Controlling Uncertainty and Handling Variability in System-Level Dynamic Power Management

Project Summary: Variability represents diversity or heterogeneity in a well-characterized population. Fundamentally a property of Nature, variability is usually not reducible through further measurement or study. For example, different dies have different leakage power dissipations, no matter how carefully we measure them. Uncertainty represents partial ignorance or lack of perfect information about poorly-characterized phenomena or models. Fundamentally a property of the observer, uncertainty is usually reducible through further measurement or study. For example, even though an observer may not know the leakage power dissipation of every die coming out of a manufacturing plant, he or she can surely take more samples to gain additional (albeit still imperfect) information about the leakage power distribution. With the increasing levels of variability in the characteristics of nanoscale CMOS devices and VLSI interconnects and continued uncertainty in the operating conditions of VLSI circuits, achieving power efficiency and high performance in electronic systems under process, voltage, and temperature variations as well as current stress, device aging, and interconnect wear-out phenomena has become a daunting, yet vital, task. This research tackles the problem of system-level dynamic power management (DPM) in systems which are manufactured in nanoscale CMOS technologies and are operated under widely varying conditions over the lifetime of the system. Such systems are greatly affected by increasing levels of process variations typically materializing as random or systematic sources of variability in device and interconnect characteristics, and widely varying workloads and temperature fluctuations usually appearing as sources of uncertainty. At the system level this variability and uncertainty is beginning to undermine the effectiveness of traditional DPM approaches. It is thus critically important that we develop the mathematical basis and practical applications of a variability-aware, uncertainty-reducing DPM approach with the following unique features and capabilities.

Improving the Efficiency of Power Management Techniques by Using Bayesian Classification In an ISQED-08 paper, we presented a supervised learning based dynamic power management (DPM) framework for a multicore processor, where a power manager (PM) learns to predict the system performance state from some readily available input features (such as the state of service queue occupancy and the task arrival rate) and then uses this predicted state to look up the optimal power management action from a pre-computed policy lookup table. The motivation for utilizing supervised learning in the form of a Bayesian classifier is to reduce overhead of the PM which has to recurrently determine and issue voltage-frequency setting commands to each processor core in the system. Experimental results reveal that the proposed Bayesian classification based DPM technique ensures system-wide energy savings under rapidly and widely varying workloads.

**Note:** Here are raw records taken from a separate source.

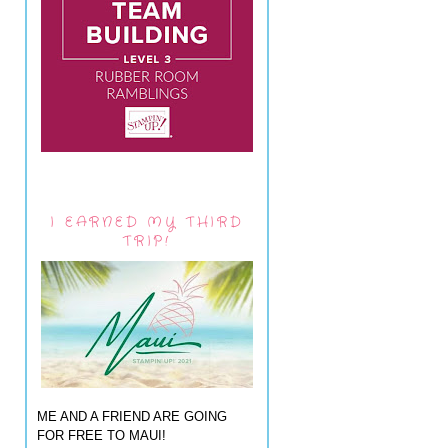
I EARNED MY THIRD
TRIP!
ME AND A FRIEND ARE GOING
FOR FREE TO MAUI!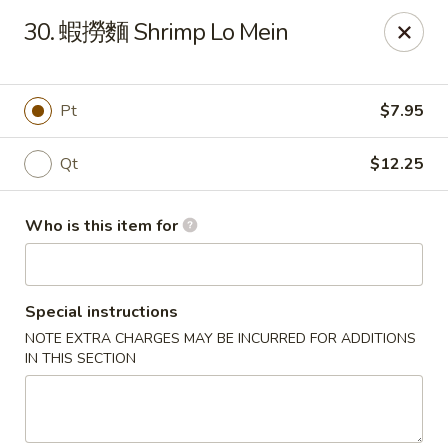
Hai San - Ocoee
30. 蝦撈麵 Shrimp Lo Mein
11105 W Colonial Dr Ocoee, FL 34761
Pick up
Select Time
Pt
$7.95
Qt
$12.25
Who is this item for
Special instructions
NOTE EXTRA CHARGES MAY BE INCURRED FOR ADDITIONS
Hai San - Ocoee
IN THIS SECTION
Opens at 11:00AM
Closed
Store info
Call us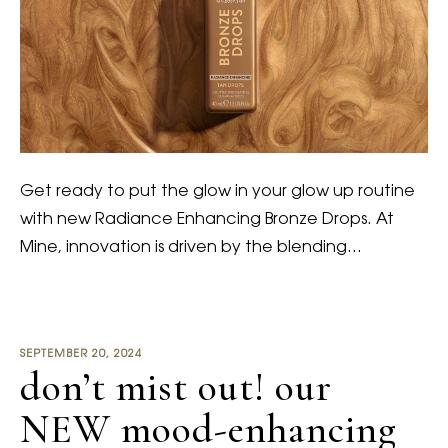
Get ready to put the glow in your glow up routine
with new Radiance Enhancing Bronze Drops. At
Mine, innovation is driven by the blending…
SEPTEMBER 20, 2024
don’t mist out! our
NEW mood-enhancing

Resilient Dynamic Power Management under Uncertainty In a DATE-08 paper, we presented a stochastic framework to improve the accuracy of decision making during dynamic power management, while considering manufacturing process and/or design induced uncertainties. More precisely, the uncertainties are captured by a partially observable semi-Markov decision process and the policy optimization problem is formulated as a mathematical program based on this model. Experimental results with a RISC processor in 65nm technology demonstrate the effectiveness of the technique and show that the proposed uncertainty-aware power management technique ensures system-wide energy savings under statistical circuit parameter variations.